TASK
Every record below must come back exactly as given.
##### ENTRIES SHOWN
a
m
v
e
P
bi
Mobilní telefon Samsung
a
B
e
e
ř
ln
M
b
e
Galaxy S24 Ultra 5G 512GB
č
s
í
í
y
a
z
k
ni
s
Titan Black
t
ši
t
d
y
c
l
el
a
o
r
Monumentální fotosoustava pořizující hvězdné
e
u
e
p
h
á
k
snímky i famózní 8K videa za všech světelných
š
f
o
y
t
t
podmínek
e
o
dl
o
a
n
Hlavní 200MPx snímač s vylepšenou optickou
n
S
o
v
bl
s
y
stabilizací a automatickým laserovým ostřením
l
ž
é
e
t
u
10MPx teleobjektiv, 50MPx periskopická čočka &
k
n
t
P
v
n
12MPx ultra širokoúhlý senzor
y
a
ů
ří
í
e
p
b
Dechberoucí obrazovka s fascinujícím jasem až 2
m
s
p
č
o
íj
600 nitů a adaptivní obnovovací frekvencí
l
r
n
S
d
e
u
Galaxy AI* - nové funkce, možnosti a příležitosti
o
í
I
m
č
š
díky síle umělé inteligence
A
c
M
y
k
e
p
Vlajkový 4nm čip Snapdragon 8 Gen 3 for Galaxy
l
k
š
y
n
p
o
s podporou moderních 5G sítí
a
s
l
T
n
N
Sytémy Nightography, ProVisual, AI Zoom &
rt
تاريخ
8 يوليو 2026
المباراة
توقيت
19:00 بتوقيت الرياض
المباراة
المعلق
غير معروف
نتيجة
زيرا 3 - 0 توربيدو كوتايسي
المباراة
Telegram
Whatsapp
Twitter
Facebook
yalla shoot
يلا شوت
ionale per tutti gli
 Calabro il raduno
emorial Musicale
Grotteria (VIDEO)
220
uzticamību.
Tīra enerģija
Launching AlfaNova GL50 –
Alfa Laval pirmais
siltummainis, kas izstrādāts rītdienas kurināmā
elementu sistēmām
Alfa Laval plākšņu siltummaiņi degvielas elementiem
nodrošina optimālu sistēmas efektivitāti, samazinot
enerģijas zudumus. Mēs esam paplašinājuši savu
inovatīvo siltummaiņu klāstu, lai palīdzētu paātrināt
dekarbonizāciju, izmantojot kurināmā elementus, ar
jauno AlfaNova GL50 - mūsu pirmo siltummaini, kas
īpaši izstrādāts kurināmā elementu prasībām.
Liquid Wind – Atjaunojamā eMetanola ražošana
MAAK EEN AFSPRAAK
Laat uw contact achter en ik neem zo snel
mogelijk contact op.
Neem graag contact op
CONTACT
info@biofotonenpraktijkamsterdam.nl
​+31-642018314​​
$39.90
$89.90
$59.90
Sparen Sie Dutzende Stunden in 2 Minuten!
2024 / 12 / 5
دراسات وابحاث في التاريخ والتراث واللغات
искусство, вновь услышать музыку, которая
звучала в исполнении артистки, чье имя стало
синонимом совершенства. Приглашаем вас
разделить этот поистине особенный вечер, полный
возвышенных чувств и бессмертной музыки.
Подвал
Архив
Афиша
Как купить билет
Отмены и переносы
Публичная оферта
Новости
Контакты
##########
ANSWER
a
m
v
e
P
bi
Mobilní telefon Samsung
a
B
e
e
ř
ln
M
b
e
Galaxy S24 Ultra 5G 512GB
č
s
í
í
y
a
z
k
ni
s
Titan Black
t
ši
t
d
y
c
l
el
a
o
r
Monumentální fotosoustava pořizující hvězdné
e
u
e
p
h
á
k
snímky i famózní 8K videa za všech světelných
š
f
o
y
t
t
podmínek
e
o
dl
o
a
n
Hlavní 200MPx snímač s vylepšenou optickou
n
S
o
v
bl
s
y
stabilizací a automatickým laserovým ostřením
l
ž
é
e
t
u
10MPx teleobjektiv, 50MPx periskopická čočka &
k
n
t
P
v
n
12MPx ultra širokoúhlý senzor
y
a
ů
ří
í
e
p
b
Dechberoucí obrazovka s fascinujícím jasem až 2
m
s
p
č
o
íj
600 nitů a adaptivní obnovovací frekvencí
l
r
n
S
d
e
u
Galaxy AI* - nové funkce, možnosti a příležitosti
o
í
I
m
č
š
díky síle umělé inteligence
A
c
M
y
k
e
p
Vlajkový 4nm čip Snapdragon 8 Gen 3 for Galaxy
l
k
š
y
n
p
o
s podporou moderních 5G sítí
a
s
l
T
n
N
Sytémy Nightography, ProVisual, AI Zoom &
rt
تاريخ
8 يوليو 2026
المباراة
توقيت
19:00 بتوقيت الرياض
المباراة
المعلق
غير معروف
نتيجة
زيرا 3 - 0 توربيدو كوتايسي
المباراة
Telegram
Whatsapp
Twitter
Facebook
yalla shoot
يلا شوت
ionale per tutti gli
 Calabro il raduno
emorial Musicale
Grotteria (VIDEO)
220
uzticamību.
Tīra enerģija
Launching AlfaNova GL50 –
Alfa Laval pirmais
siltummainis, kas izstrādāts rītdienas kurināmā
elementu sistēmām
Alfa Laval plākšņu siltummaiņi degvielas elementiem
nodrošina optimālu sistēmas efektivitāti, samazinot
enerģijas zudumus. Mēs esam paplašinājuši savu
inovatīvo siltummaiņu klāstu, lai palīdzētu paātrināt
dekarbonizāciju, izmantojot kurināmā elementus, ar
jauno AlfaNova GL50 - mūsu pirmo siltummaini, kas
īpaši izstrādāts kurināmā elementu prasībām.
Liquid Wind – Atjaunojamā eMetanola ražošana
MAAK EEN AFSPRAAK
Laat uw contact achter en ik neem zo snel
mogelijk contact op.
Neem graag contact op
CONTACT
info@biofotonenpraktijkamsterdam.nl
​+31-642018314​​
$39.90
$89.90
$59.90
Sparen Sie Dutzende Stunden in 2 Minuten!
2024 / 12 / 5
دراسات وابحاث في التاريخ والتراث واللغات
искусство, вновь услышать музыку, которая
звучала в исполнении артистки, чье имя стало
синонимом совершенства. Приглашаем вас
разделить этот поистине особенный вечер, полный
возвышенных чувств и бессмертной музыки.
Подвал
Архив
Афиша
Как купить билет
Отмены и переносы
Публичная оферта
Новости
Контакты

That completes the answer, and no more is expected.